-- GIVEN TEXT follows --

The market for Californian fast food swag is potentially enormous. Though there aren’t any concrete numbers on revenue from merchandise sales, Taco Bell has a robust online store and has found it worthwhile to collab with Forever 21 and launch a pop up hotel in Palm Springs, which sold out in minutes. In-n-Out, understanding its cult following, sells its famous palm tree design, which encircles its paper cups, as tube socks. I’ve seen these in person, paired with checkered Vans, worn by a hype kid skateboarding past me.

-- GIVEN TEXT concluded --

WHAT IS REQUIRED => Edit the fast food merchandise passage between "The market for" and "skateboarding past me.", inclusive, and write that stretch out again with "swag" swapped for "gear".

-- EXTRACTED MATERIAL follows --

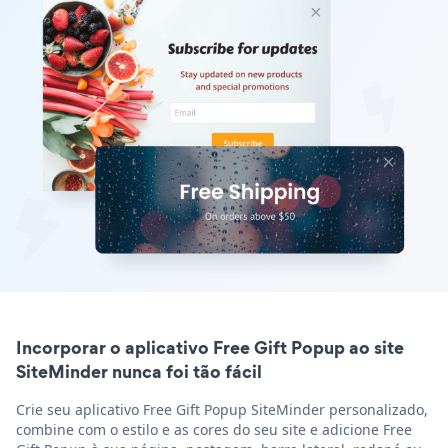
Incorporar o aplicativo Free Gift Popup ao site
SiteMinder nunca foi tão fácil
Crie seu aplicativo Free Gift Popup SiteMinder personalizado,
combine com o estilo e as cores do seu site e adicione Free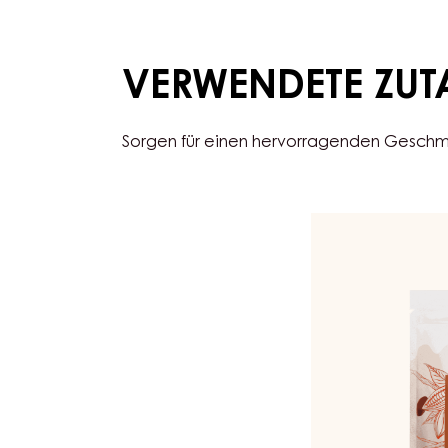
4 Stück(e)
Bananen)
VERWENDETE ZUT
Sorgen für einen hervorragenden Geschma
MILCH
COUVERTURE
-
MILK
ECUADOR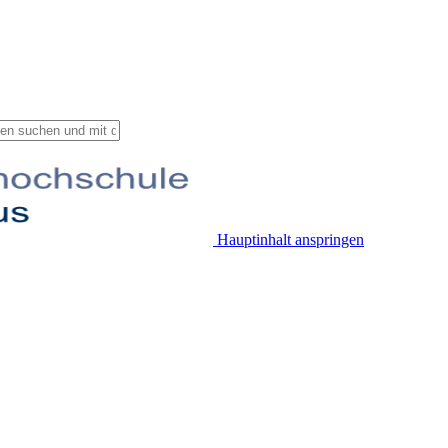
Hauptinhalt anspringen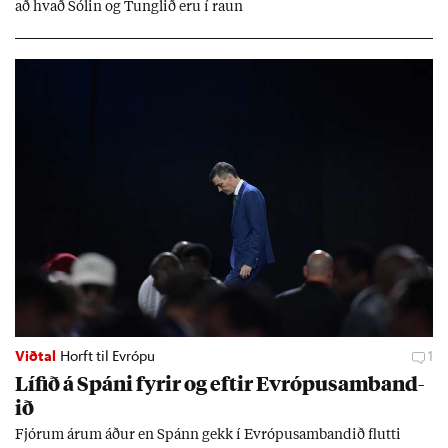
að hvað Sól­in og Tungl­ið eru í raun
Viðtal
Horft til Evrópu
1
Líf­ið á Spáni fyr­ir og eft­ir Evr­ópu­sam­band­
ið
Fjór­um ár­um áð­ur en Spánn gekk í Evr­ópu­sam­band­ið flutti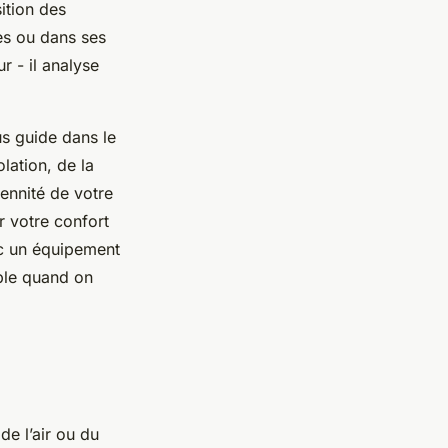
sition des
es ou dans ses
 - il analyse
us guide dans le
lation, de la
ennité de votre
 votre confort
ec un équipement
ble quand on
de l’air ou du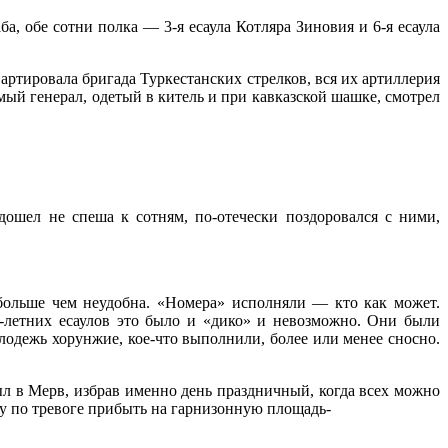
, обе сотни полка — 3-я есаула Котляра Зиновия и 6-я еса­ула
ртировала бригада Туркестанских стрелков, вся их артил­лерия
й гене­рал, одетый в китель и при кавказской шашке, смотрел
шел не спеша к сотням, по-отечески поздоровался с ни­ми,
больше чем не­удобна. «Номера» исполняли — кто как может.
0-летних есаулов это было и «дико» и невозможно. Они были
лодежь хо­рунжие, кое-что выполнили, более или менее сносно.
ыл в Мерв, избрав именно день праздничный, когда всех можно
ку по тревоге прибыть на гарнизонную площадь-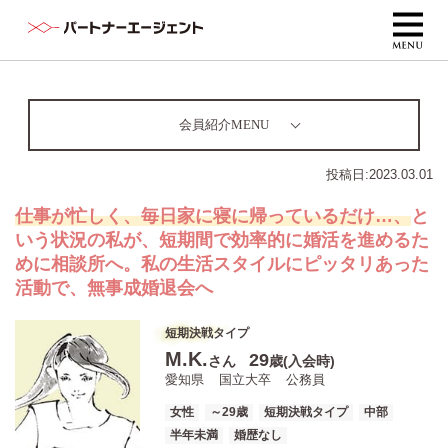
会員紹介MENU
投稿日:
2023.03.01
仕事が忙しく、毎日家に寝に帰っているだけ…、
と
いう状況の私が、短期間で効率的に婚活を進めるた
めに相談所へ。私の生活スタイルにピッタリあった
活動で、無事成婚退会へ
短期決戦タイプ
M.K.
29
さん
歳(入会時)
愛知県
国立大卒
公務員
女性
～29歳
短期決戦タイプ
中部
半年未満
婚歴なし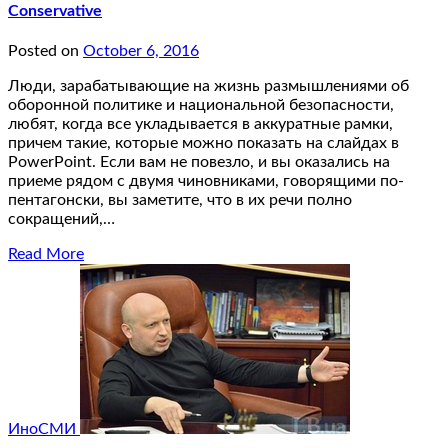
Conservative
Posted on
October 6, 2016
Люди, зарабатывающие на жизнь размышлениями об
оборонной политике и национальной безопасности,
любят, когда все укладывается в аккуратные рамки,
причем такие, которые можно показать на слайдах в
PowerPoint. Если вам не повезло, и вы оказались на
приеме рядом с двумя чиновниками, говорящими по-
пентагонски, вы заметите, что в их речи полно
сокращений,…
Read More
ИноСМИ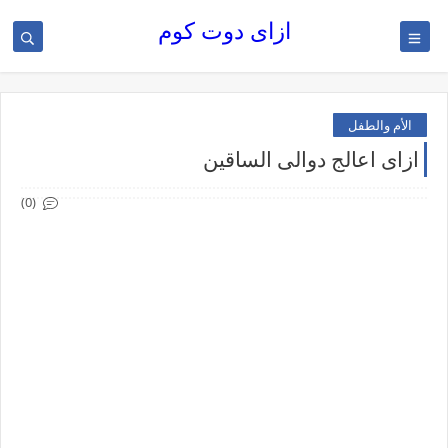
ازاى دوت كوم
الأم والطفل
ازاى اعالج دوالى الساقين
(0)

-- EXTRACTED MATERIAL concluded --

EXERCISE SOLUTION =>
The market for Californian fast food gear is potentially enormous. Though there aren’t any concrete numbers on revenue from merchandise sales, Taco Bell has a robust online store and has found it worthwhile to collab with Forever 21 and launch a pop up hotel in Palm Springs, which sold out in minutes. In-n-Out, understanding its cult following, sells its famous palm tree design, which encircles its paper cups, as tube socks. I’ve seen these in person, paired with checkered Vans, worn by a hype kid skateboarding past me.